Politica

“Turismo cannibale, senzatetto dimenticati, città ferma”, Svolta Civica stronca Landriscina

“Como è sempre più famosa per il suo lago ma sempre meno per la città che è. Negli ultimi due anni e mezzo, la giunta Landriscina non ha colto l’opportunità di farla ripartire, di farle ritrovare uno ruolo dominante”. 

Questa la diagnosi fatta da Maurizio Traglio, consigliere comunale di Svolta Civica e candidato sindaco alle elezioni del 2017, durante una conferenza stampa tenuta questa mattina per valutare l’operato della maggioranza guidata dal sindaco di Como Mario Landriscina, nella prima metà del suo mandato.

Tanti i punti analizzati da Traglio e dal collega Vittorio Nessi: dalla mancanza di visione e direzione politica fino al turismo, passando per la condizione delle scuole di Como e dei suoi impianti sportivi.

“Il tema che connota un’amministrazione comunale di solito è data dalla domanda: cosa sarà Como tra dieci anni?

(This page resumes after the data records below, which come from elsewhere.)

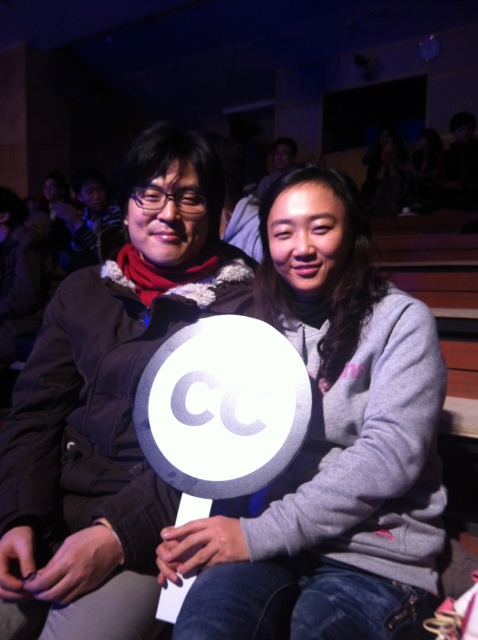
Can you confirm if gray fleece sweatshirt at center is positioned to the left of dark gray fleece jacket at center?

In fact, gray fleece sweatshirt at center is to the right of dark gray fleece jacket at center.

Which is more to the left, gray fleece sweatshirt at center or dark gray fleece jacket at center?

Positioned to the left is dark gray fleece jacket at center.

Between point (212, 595) and point (10, 499), which one is positioned in front?

Point (212, 595) is more forward.

This screenshot has height=640, width=478. What are the coordinates of `gray fleece sweatshirt at center` in the screenshot? It's located at (329, 448).

Is point (274, 289) closer to viewer compared to point (280, 355)?

That is False.

Can you confirm if gray fleece sweatshirt at center is wider than white plastic sign at center?

Correct, the width of gray fleece sweatshirt at center exceeds that of white plastic sign at center.

Is point (305, 326) farther from camera compared to point (159, 417)?

Yes, it is behind point (159, 417).

The height and width of the screenshot is (640, 478). Identify the location of gray fleece sweatshirt at center. (329, 448).

What do you see at coordinates (108, 404) in the screenshot?
I see `dark gray fleece jacket at center` at bounding box center [108, 404].

Is dark gray fleece jacket at center smaller than white plastic sign at center?

Actually, dark gray fleece jacket at center might be larger than white plastic sign at center.

Measure the distance between dark gray fleece jacket at center and camera.

A distance of 34.28 inches exists between dark gray fleece jacket at center and camera.

Locate an element on the screen. Image resolution: width=478 pixels, height=640 pixels. dark gray fleece jacket at center is located at coordinates (108, 404).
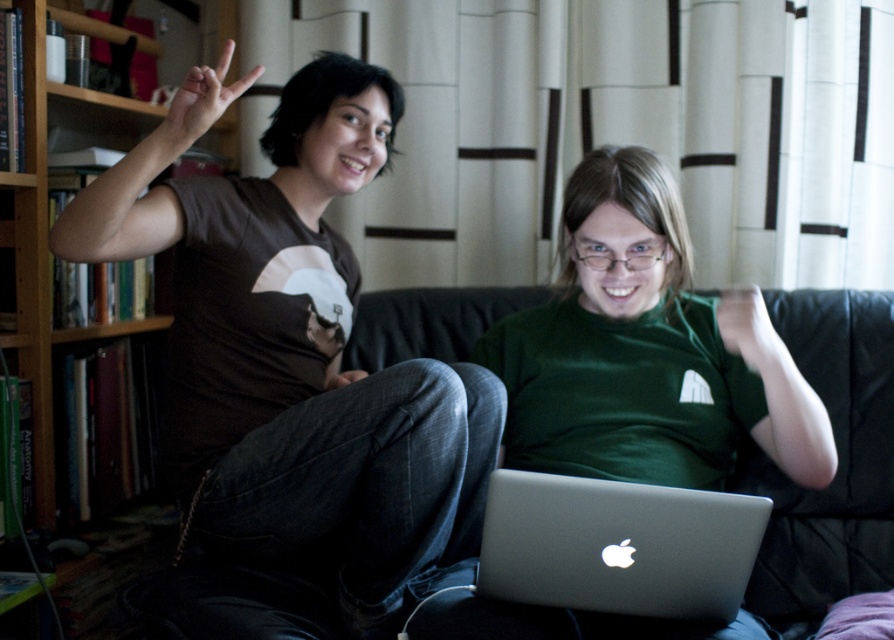
In the scene shown: You are a delivery robot with a package that is 1.0 meters wide. You need to move from the silver metallic laptop at center to the wooden bookshelf at left. Is there enough space for you to pass through the gap between them?

The distance between the silver metallic laptop at center and the wooden bookshelf at left is 1.09 meters, which is slightly wider than the robot package of 1.0 meters. The robot can pass through the gap between them.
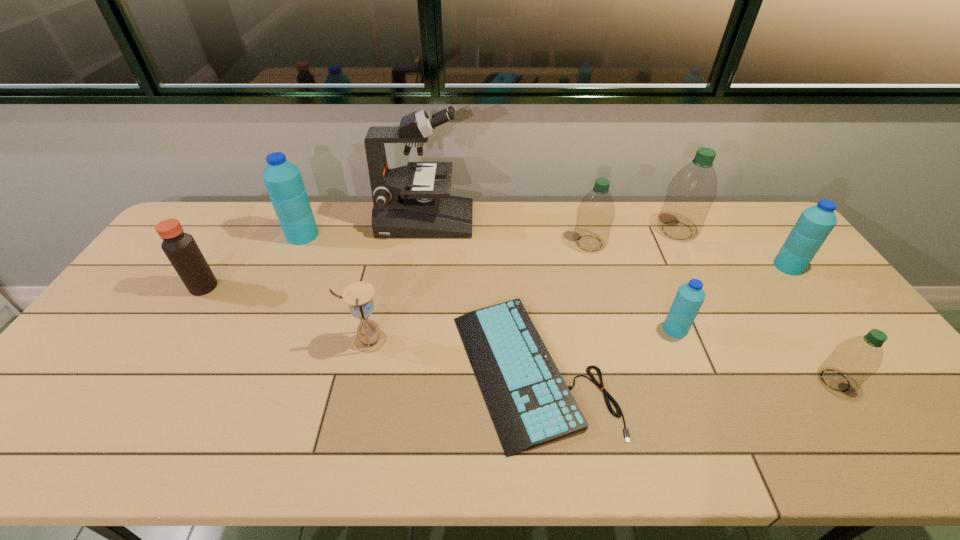
Locate an element on the screen. the tallest object is located at coordinates (408, 203).

This screenshot has width=960, height=540. Find the location of `the third object from right to left`. the third object from right to left is located at coordinates (692, 191).

The image size is (960, 540). Find the location of `the biggest green water bottle`. the biggest green water bottle is located at coordinates (692, 191).

Where is `the farthest blue water bottle`? The height and width of the screenshot is (540, 960). the farthest blue water bottle is located at coordinates (283, 180).

Locate an element on the screen. The height and width of the screenshot is (540, 960). the biggest blue water bottle is located at coordinates (283, 180).

Identify the location of the leftmost green water bottle. The height and width of the screenshot is (540, 960). (596, 212).

What are the coordinates of `the fifth water bottle from right to left` in the screenshot? It's located at (596, 212).

This screenshot has width=960, height=540. What are the coordinates of `the rightmost blue water bottle` in the screenshot? It's located at (815, 223).

Find the location of a particular element. The width and height of the screenshot is (960, 540). the second farthest blue water bottle is located at coordinates (815, 223).

Where is `vinegar`? This screenshot has width=960, height=540. vinegar is located at coordinates (181, 249).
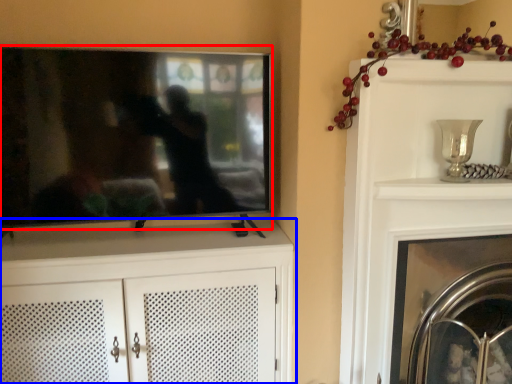
Question: Which object appears farthest to the camera in this image, television (highlighted by a red box) or cabinetry (highlighted by a blue box)?

Choices:
 (A) television
 (B) cabinetry

Answer: (B)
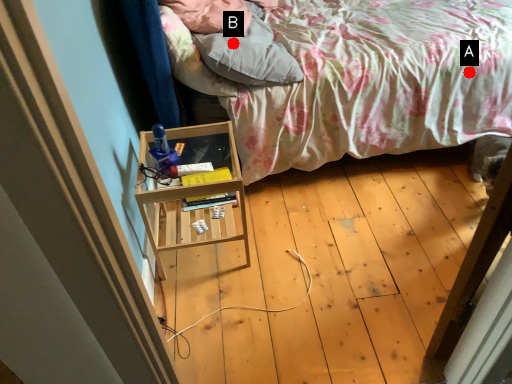
Question: Two points are circled on the image, labeled by A and B beside each circle. Which point is closer to the camera?

Choices:
 (A) A is closer
 (B) B is closer

Answer: (B)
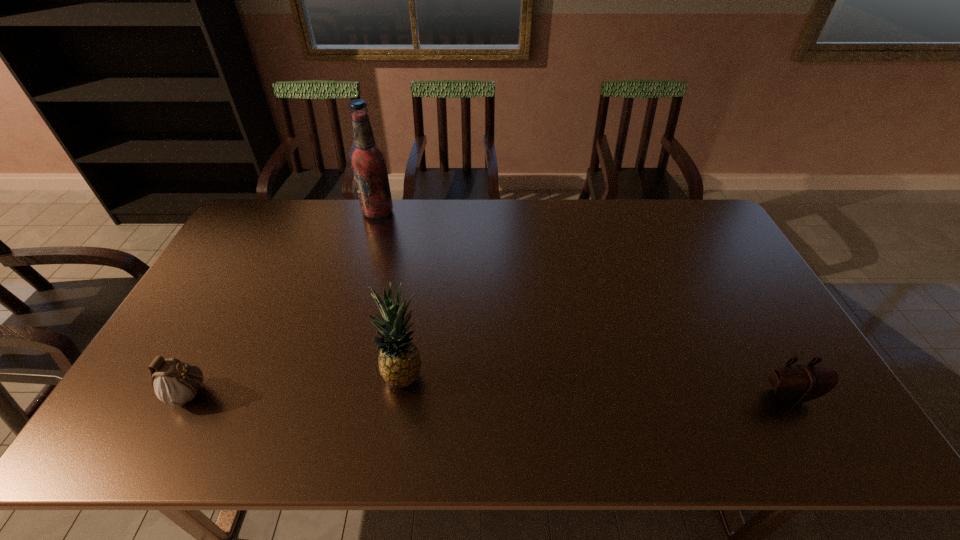
Locate an element on the screen. This screenshot has height=540, width=960. alcohol is located at coordinates (368, 162).

This screenshot has height=540, width=960. I want to click on the tallest object, so click(x=368, y=162).

At what (x,y) coordinates should I click in order to perform the action: click on the third shortest object. Please return your answer as a coordinate pair (x, y). This screenshot has height=540, width=960. Looking at the image, I should click on (399, 362).

Find the location of `pineapple`. pineapple is located at coordinates (399, 362).

Identify the location of the left pouch. The image size is (960, 540). (175, 383).

I want to click on the right pouch, so click(x=796, y=384).

The image size is (960, 540). What are the coordinates of `free space located 0.260m on the front of the alcohol` in the screenshot? It's located at (362, 271).

I want to click on vacant space located on the back of the pineapple, so click(x=411, y=324).

Identify the location of free space located on the front-facing side of the leftmost object. This screenshot has height=540, width=960. (242, 394).

The width and height of the screenshot is (960, 540). In order to click on blank space located 0.070m with the flap open on the right pouch in this screenshot , I will do click(x=812, y=436).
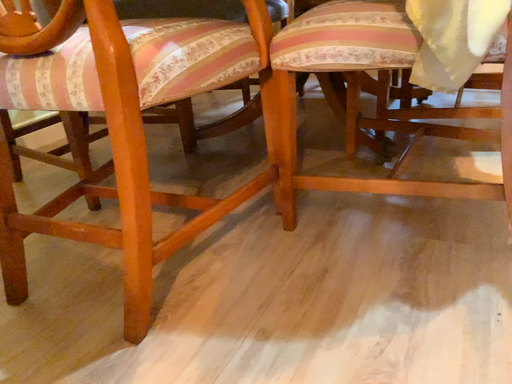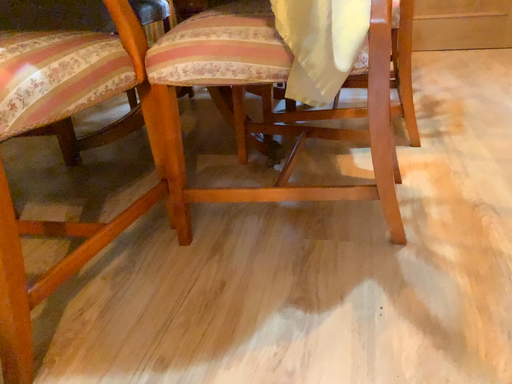
Question: Which way did the camera rotate in the video?

Choices:
 (A) rotated right
 (B) rotated left

Answer: (A)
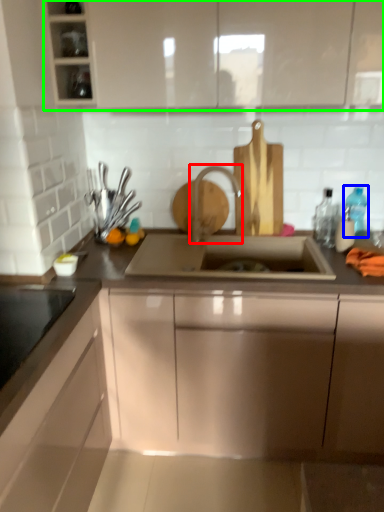
Question: Which object is the farthest from tap (highlighted by a red box)? Choose among these: bottle (highlighted by a blue box) or cabinetry (highlighted by a green box).

Choices:
 (A) bottle
 (B) cabinetry

Answer: (A)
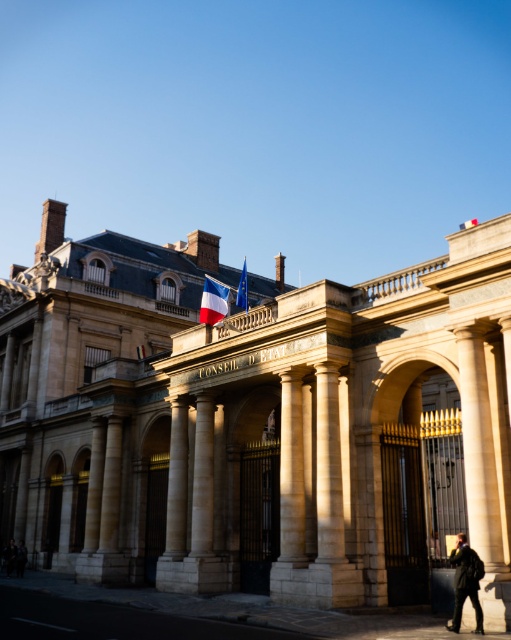
Who is more distant from viewer, [220,304] or [247,301]?

Positioned behind is point [247,301].

Is point (226, 304) positioned before point (242, 289)?

That is True.

Is point (205, 289) in front of point (242, 273)?

Yes, point (205, 289) is closer to viewer.

Where is `blue-white-red fabric flag at center`? The width and height of the screenshot is (511, 640). blue-white-red fabric flag at center is located at coordinates (214, 300).

Based on the photo, which is more to the left, smooth stone pillar at center or blue fabric flag at center?

Positioned to the left is blue fabric flag at center.

From the picture: Which is below, smooth stone pillar at center or blue fabric flag at center?

smooth stone pillar at center

Where is `smooth stone pillar at center`? The width and height of the screenshot is (511, 640). smooth stone pillar at center is located at coordinates (202, 477).

Image resolution: width=511 pixels, height=640 pixels. In order to click on stone building at center in this screenshot , I will do `click(259, 420)`.

Is stone building at center to the left of blue fabric flag at center from the viewer's perspective?

Correct, you'll find stone building at center to the left of blue fabric flag at center.

Does point (367, 396) lie in front of point (238, 298)?

Yes, it is in front of point (238, 298).

Locate an element on the screen. stone building at center is located at coordinates (259, 420).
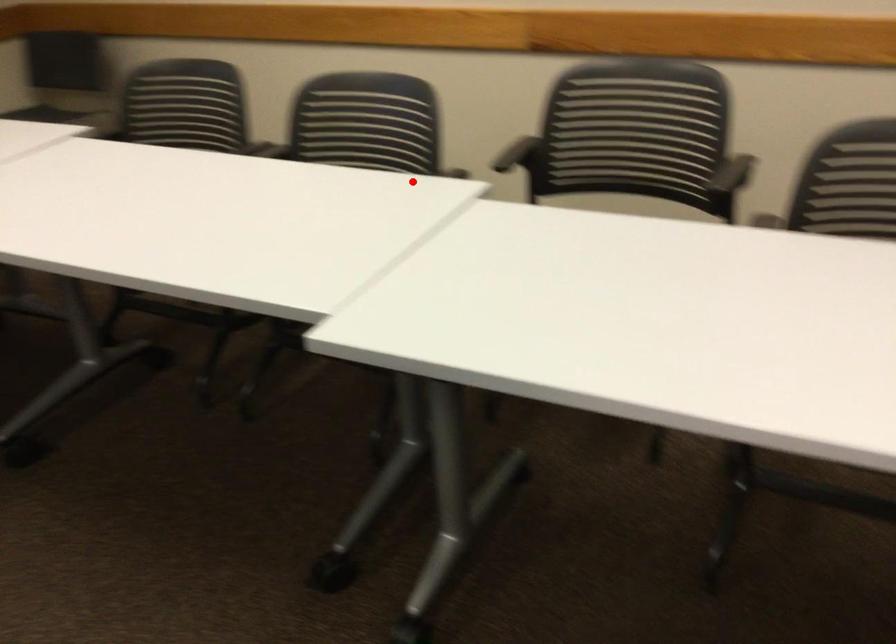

L’amministrazione precedente ha dato un impronta alla città mentre oggi, per quanto la giunta Landriscina abbia investito molto in manutenzione, non c’è una visione strategica che riguardi tutto il resto” ha dichiarato Nessi.

Altro punto sono state le promesse fatte in campagna elettorale dal sindaco di Como. Promesse che, secondo Svolta Civica, sono state disattese “Prima del voto hanno promesso di liberare la città dai clandestini e risolvere il degrado della città intervenendo sul problema dei senzatetto. Ad oggi il nessuno dei due problemi è stato affrontato” ha continuato Nessi.

L’espansione turistica di Como è un ulteriore tema affrontato dai consiglieri di Svolta Civica.

“Il boom turistico ha giovato all’economia della città, sovrapponendosi alla crisi industriale, ma rischia di estromettere i cittadini e cannibalizzare la città in mancanza di direzione e coordinamento – ha spiegato Nessi, ricordando come Como non possa vivere solo di turismo – serve supporto per l’artigianato, serve che Como diventi un polo di attrazione per i giovani, a fronte di Bnb e pizzerie”

“Il ruolo del Comune di Como si è disperso nella confusione, nell’assenza di un ruolo – ha continuato Maurizio Traglio – questo è indicativo di un’amministrazione che non riesce a raccogliere l’energia per trovare la propria posizione in un contesto regionale”.

“I prossimi due anni e mezzo si possono recuperare con un colpo di Coda” ha poi detto Traglio, che ha assicurato che Svolta Civica si ricandiderà alle prossime elezioni.

Non ha però fornito indicazioni sul possibile candidato o se sarà lui stesso a condurre, per la seconda volta, la campagna elettorale. 

“Chiunque sarà il candidato sarà scelto sulla scorta delle competenze e delle capacità – ha concluso il consigliere, ricordando i punti da cui l’amministrazione corrente e futura dovranno ripartire – serve cercare una strada che metta la città nella posizione di ricominciare, passando anche per la questione degli impianti sportivi, delle scuole, dei giardini, di Villa Olmo e della Ticosa, riavvicinandosi a Milano”.